If BTC is treated as property (as the IRS says), then no. You'll only owe capital gains tax on it at the point where you sell or exchange it. Your capital gain will be the amount you sold it for minus the amount you bought it for, minus any expenses incurred buying/selling it. (If you sell it for less than you bought it for, you'll have a capital loss.) It's essentially treated like shares of stock.
That's actually not what is being talked about in the article at all. I think anybody would understand that if you make money by selling off your crypto, you would owe taxes on it, that's not what the article is pointing out. The article is pointing out that you may owe taxes on the value of crypto your received at a certain time, or traded for another crypto at a certain valuation, even if you never sold the asset for fiat money at that valuation. Meaning you could owe hundreds of thousands in taxes on an asset that never made you any money at all. That really is worth pointing out to people.
It's not by any argument just saying "pay your taxes".
The article outlines an interesting situation specific to bubble valuations like the dot com boom or (possibly) crypto currency in which you can easily end up owing far more in taxes to the IRS than the current worth of your holdings.
That, to me, is worthy of discussion and a front page place on a tech news site.
to emodendroket's point, I recall reading an article that in the previous year (2016) that the IRS stated that very few people were claiming bitcoins in their taxes. I'm not versed on cryptocurrencies so I don't know how plausible it is that they know this, but it seems like something they're looking at now.

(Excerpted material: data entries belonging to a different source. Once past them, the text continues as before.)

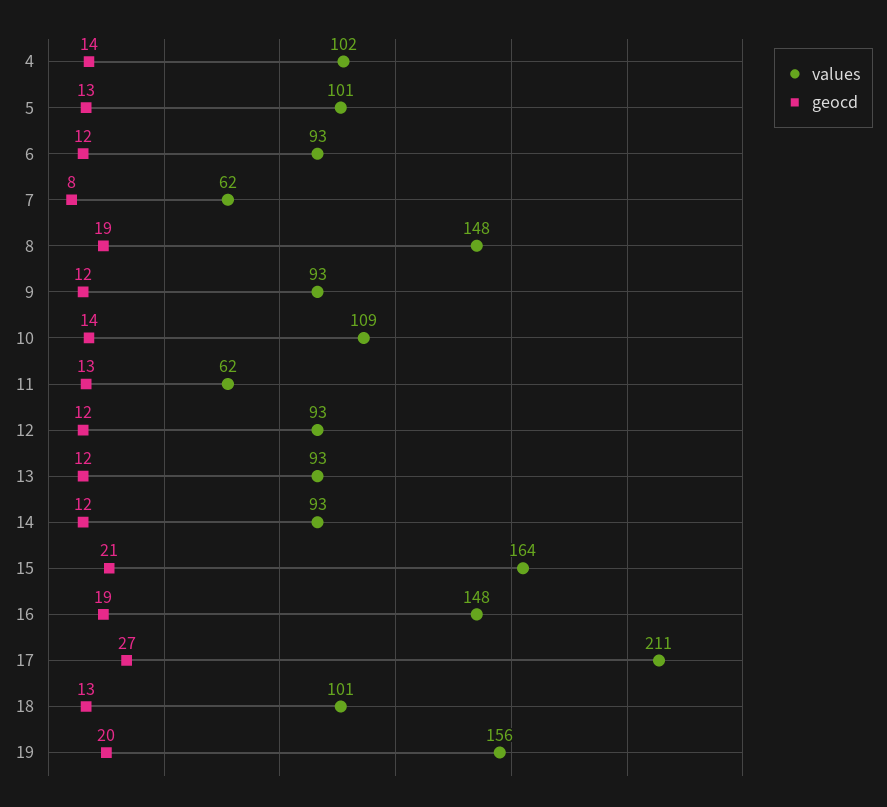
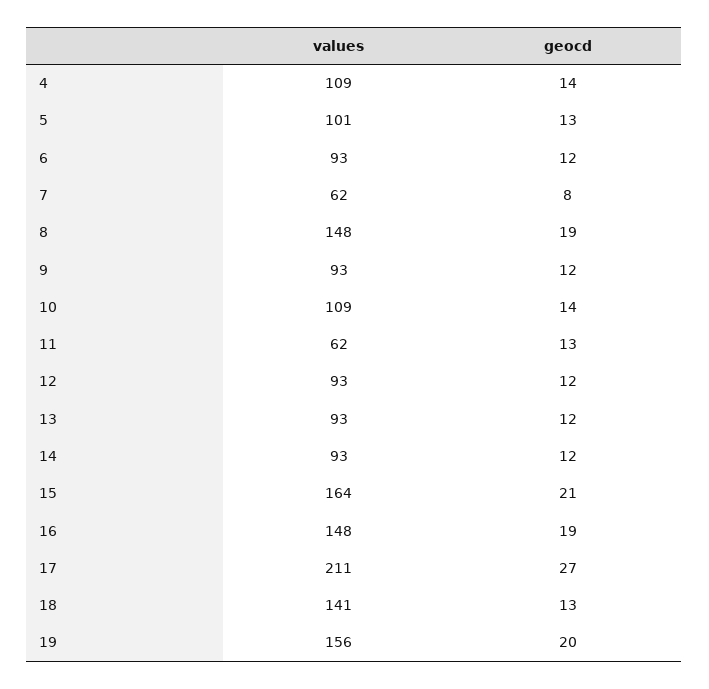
  {
    "values": {
-     "4": 102,
+     "4": 109,
      "5": 101,
      "6": 93,
      "7": 62,
      "8": 148,
      "9": 93,
      "10": 109,
      "11": 62,
      "12": 93,
      "13": 93,
      "14": 93,
      "15": 164,
      "16": 148,
      "17": 211,
-     "18": 101,
+     "18": 141,
      "19": 156
    },
    "geocd": {
      "4": 14,
      "5": 13,
      "6": 12,
      "7": 8,
      "8": 19,
      "9": 12,
      "10": 14,
      "11": 13,
      "12": 12,
      "13": 12,
      "14": 12,
      "15": 21,
      "16": 19,
      "17": 27,
      "18": 13,
      "19": 20
    }
  }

Basically, only 802 people told the IRS about their 2016 profits in CoinBase, one of the more popular exchanges. It's safe to assume that number was a tiny fraction of the actual US users.
I imagine it is like anything else: they don't know, but if they do an audit or another agency is investigating you for something else and they notice, then they start investigating it.
I do think it is fair to say that there are more than 802, apparently, people in the United States in 2016 that mined/bought/sold bitcoin so they definitely see there is a problem.